Set tasks:
A - In the movie reviews, which actor gets credit for being believable as a smarmy treasure hunter?
B - Please reproduce the movie reviews from "Mood: Satelited" up to and including "the Bahamian waters.".
C - Resume the movie reviews after their last sentence.

Text shown:
[Begin]
Background Noise: Oklahoma v. Texas
Random Thought: I can watch Central Michigan on ESPN Classic (they're playing Army), but not the Michigan/Minnesota game? Pffht.
Mood: Satelited
Okay, so that belated list of films to see and miss. In order, from worst to best...
See
Into the Blue if all you want to do is ogle Paul Walker or Jessica Alba half-naked and washed in golden tan. The story is jaded, the suspense non-existant and the twists unbelievable. I'll give Josh Brolin props for being believable as a smarmy treasure hunter. And Paul Walker gets a gold star for being so damn hot. Yup, that's about it from the Bahamian waters.
What is it about Julianne Moore that makes casting directors and her agent say "
Yes, you are the perfect put-upon Eisenhower-era housewife. Lets give you circle skirts and an oppresive life, and allow your talent to exhude fragility and latent rebellion suck the audience into this narrow role of housewife. They'll eat it up." Which works when she's suprising no ones as much as herself with an interracial affair in
Far From Heaven, or tiredly accepting her fate as the living in
The Hours. What
Prizewinner of Defience, Ohio fails to do is make her situation ever seem that dire. It's all pastel frosting over what is supposed to be a haggard existence that comes off looking like The Greatest Generation's Little House on the Prarie. Aww shucks, Fathers, and Oh, Mother, I just wanted what was bests intersispersed with bouncy jingles and impossibly cheery and stalwart children. Woody Harrelsonm, miscast in the role that he plays as a china in a bull shop without a purpose, is always the villian as the alchoholic husband whose lack of responsibility is supposed to be the catalyst for the family's hard times and the mother's state of defiance. She never reaches it. What could have been heartbreaking was bland and what could have beenone woman's stand against her situation was really her putting a bandaid on skinned knee.
[End]
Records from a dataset
[Begin]
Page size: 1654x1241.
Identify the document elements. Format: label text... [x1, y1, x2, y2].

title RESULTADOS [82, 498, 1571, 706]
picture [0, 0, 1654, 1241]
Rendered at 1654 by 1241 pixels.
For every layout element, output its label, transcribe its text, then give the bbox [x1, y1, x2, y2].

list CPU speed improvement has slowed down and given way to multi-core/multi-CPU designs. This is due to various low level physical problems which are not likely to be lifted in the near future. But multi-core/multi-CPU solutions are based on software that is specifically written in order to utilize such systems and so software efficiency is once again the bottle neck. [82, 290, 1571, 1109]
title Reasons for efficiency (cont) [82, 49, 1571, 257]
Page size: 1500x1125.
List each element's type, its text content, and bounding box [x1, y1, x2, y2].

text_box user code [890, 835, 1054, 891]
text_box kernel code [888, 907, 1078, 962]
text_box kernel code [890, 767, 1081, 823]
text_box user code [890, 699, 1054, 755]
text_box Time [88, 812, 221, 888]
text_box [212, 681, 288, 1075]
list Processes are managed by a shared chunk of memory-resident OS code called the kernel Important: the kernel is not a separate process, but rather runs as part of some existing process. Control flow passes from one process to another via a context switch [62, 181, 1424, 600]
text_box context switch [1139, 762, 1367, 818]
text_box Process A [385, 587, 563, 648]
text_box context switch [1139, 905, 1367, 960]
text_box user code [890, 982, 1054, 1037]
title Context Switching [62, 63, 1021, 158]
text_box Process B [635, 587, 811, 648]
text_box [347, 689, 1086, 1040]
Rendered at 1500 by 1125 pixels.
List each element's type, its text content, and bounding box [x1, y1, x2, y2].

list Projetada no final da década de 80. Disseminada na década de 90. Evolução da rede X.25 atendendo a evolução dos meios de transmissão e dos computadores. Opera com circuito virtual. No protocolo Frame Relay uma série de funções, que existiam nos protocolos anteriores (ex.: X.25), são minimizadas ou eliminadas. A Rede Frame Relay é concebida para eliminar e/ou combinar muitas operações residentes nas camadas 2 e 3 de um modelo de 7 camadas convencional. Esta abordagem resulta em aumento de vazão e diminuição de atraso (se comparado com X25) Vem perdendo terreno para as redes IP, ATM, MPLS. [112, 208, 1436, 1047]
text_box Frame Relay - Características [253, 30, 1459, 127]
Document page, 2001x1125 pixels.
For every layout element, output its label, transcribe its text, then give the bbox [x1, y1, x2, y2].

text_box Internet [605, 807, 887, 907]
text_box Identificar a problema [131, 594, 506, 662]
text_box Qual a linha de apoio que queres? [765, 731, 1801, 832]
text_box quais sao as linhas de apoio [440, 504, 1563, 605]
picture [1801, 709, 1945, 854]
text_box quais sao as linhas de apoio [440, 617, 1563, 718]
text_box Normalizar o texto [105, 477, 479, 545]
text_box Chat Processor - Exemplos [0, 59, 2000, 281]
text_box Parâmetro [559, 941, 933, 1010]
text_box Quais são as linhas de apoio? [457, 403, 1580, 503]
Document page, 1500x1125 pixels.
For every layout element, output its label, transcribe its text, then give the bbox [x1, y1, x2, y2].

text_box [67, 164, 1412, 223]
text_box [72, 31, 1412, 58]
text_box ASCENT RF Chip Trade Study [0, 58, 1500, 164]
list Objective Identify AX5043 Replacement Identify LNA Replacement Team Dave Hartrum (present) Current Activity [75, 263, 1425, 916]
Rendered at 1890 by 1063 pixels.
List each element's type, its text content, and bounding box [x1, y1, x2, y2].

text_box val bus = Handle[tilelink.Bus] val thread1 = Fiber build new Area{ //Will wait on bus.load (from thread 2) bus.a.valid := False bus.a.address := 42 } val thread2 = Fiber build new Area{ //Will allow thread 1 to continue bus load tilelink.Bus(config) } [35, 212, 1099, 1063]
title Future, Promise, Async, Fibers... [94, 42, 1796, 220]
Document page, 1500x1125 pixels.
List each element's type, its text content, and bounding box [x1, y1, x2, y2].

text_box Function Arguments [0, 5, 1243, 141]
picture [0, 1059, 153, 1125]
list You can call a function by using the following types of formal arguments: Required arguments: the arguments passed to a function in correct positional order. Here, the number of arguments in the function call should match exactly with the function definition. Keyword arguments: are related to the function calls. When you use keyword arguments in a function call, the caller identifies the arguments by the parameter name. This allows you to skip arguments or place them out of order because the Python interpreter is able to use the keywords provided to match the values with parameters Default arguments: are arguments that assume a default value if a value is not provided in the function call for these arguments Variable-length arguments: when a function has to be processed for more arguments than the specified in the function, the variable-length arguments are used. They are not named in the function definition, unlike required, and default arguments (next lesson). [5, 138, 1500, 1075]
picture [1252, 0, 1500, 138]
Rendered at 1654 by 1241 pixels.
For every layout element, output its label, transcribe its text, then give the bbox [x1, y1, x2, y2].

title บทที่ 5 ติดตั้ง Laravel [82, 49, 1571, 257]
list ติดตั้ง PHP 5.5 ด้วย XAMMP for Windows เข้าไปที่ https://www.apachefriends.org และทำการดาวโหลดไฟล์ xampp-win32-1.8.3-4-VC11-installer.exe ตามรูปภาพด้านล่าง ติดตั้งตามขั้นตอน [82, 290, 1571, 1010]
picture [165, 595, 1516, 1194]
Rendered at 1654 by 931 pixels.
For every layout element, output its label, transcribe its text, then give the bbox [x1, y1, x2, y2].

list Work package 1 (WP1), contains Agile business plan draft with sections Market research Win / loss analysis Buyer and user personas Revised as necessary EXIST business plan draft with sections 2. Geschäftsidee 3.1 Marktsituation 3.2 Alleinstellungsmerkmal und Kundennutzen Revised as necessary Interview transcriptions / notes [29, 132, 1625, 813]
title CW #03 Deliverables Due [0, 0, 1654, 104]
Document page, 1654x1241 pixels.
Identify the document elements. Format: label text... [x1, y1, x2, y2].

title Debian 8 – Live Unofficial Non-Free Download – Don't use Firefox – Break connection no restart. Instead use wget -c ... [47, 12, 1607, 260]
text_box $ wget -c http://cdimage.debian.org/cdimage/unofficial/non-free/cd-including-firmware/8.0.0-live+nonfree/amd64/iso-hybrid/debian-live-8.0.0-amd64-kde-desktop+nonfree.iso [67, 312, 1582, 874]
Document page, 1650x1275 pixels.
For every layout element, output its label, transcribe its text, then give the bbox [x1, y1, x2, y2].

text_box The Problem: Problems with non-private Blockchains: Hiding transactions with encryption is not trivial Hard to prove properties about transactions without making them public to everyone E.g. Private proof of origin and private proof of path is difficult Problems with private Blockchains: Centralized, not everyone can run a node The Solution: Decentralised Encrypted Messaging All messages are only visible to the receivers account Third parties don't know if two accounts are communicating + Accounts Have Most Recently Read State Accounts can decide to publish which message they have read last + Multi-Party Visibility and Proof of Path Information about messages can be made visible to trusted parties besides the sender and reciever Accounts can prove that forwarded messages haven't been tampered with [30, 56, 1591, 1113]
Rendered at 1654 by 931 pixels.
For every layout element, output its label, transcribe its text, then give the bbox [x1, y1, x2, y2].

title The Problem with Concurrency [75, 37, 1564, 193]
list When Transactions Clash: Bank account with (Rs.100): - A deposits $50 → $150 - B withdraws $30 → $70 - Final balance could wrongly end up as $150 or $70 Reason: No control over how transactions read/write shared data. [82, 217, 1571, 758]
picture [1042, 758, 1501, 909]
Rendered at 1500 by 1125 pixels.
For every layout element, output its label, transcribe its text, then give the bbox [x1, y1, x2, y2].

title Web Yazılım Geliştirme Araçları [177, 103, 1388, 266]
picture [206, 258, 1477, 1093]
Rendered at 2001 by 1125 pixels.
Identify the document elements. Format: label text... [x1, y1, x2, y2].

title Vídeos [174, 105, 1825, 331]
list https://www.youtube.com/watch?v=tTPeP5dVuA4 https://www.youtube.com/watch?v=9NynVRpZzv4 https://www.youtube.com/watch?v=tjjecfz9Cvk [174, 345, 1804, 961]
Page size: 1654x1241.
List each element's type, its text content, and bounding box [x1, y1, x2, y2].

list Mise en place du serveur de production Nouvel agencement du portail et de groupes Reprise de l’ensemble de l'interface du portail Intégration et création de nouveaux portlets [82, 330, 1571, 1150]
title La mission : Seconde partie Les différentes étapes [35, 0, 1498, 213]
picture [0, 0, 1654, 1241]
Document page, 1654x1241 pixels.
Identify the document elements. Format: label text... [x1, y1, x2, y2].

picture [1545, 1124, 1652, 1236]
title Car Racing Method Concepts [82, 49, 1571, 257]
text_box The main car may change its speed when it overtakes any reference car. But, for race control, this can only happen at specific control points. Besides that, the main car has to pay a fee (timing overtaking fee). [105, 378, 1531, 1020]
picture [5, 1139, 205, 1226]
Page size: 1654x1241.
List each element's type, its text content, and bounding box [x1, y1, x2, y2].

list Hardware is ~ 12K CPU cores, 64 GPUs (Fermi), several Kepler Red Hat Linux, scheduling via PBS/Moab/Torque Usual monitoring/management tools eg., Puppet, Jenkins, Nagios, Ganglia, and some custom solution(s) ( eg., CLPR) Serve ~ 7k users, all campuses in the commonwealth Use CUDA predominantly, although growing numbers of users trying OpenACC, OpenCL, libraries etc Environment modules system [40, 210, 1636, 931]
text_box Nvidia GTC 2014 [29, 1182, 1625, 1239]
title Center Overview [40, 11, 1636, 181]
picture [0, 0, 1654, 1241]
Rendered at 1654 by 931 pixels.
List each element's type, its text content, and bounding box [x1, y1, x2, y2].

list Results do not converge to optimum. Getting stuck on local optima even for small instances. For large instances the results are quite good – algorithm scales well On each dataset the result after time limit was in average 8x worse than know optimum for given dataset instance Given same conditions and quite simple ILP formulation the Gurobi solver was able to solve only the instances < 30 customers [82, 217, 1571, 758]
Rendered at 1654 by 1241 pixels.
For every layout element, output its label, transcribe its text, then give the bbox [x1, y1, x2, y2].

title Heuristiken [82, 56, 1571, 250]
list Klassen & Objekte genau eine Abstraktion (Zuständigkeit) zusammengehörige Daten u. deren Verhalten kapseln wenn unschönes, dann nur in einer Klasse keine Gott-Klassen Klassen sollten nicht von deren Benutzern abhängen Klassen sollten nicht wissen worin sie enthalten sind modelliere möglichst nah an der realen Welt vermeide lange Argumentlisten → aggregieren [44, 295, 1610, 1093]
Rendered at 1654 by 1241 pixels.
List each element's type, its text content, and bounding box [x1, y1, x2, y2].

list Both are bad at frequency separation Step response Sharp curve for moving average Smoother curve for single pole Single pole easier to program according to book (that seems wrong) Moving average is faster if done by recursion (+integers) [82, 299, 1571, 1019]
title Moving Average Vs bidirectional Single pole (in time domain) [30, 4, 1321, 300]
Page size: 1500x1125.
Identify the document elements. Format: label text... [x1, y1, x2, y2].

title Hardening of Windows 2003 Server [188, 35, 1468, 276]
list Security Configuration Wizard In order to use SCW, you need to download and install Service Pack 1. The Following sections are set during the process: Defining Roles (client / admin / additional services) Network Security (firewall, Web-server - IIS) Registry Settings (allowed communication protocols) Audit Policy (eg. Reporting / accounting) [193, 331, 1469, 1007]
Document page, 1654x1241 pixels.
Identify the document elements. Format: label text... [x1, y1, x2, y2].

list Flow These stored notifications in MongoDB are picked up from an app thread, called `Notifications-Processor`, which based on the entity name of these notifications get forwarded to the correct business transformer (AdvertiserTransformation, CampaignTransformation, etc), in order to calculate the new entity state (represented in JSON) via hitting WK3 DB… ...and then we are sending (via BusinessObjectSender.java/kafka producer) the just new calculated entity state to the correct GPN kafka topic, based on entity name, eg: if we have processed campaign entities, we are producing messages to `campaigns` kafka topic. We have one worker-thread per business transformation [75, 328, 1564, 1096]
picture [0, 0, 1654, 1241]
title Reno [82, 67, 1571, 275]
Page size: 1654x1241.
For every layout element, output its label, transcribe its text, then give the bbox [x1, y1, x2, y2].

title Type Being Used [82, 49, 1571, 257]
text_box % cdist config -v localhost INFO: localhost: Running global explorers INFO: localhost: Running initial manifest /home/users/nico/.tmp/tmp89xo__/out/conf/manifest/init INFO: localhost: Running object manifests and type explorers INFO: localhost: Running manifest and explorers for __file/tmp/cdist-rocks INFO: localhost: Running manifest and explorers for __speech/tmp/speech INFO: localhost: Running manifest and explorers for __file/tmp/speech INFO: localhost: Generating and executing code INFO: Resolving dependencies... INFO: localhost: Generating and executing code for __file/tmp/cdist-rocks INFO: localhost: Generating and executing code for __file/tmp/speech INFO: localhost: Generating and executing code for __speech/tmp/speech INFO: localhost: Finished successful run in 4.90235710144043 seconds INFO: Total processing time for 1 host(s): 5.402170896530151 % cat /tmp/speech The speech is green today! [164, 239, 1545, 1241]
[End]
Expected results:
A - Josh Brolin

B -
Mood: Satelited
Okay, so that belated list of films to see and miss. In order, from worst to best...
See
Into the Blue if all you want to do is ogle Paul Walker or Jessica Alba half-naked and washed in golden tan. The story is jaded, the suspense non-existant and the twists unbelievable. I'll give Josh Brolin props for being believable as a smarmy treasure hunter. And Paul Walker gets a gold star for being so damn hot. Yup, that's about it from the Bahamian waters.

C -
Separate Lies also suffers from a miscasting--that of Rupert Everett as Emily Watson's devil-may care aristocratic lover. Their love is meant to jumpstart an whole laundry list of intrigue and betrayal but he never comes across as the kind of man you'd risk it all for. He is too smooth, too lacksidaisical and wimpy. I think the intensity of Clive Owen or the presence of Ralph Fiennes would have made her stray from husband Tom Wilkenson more believable. That said, the film was full of raw emotion on the part of Emily Watson and a supurb performance by Wilkenson. The two together make what is a very British situation play for everyone--you truly think that they would go through all that they do, riding the ebb and flow of loving someone who loves someone else and loving them just the same. See it if you get a chance, or catch it on HBO at some point.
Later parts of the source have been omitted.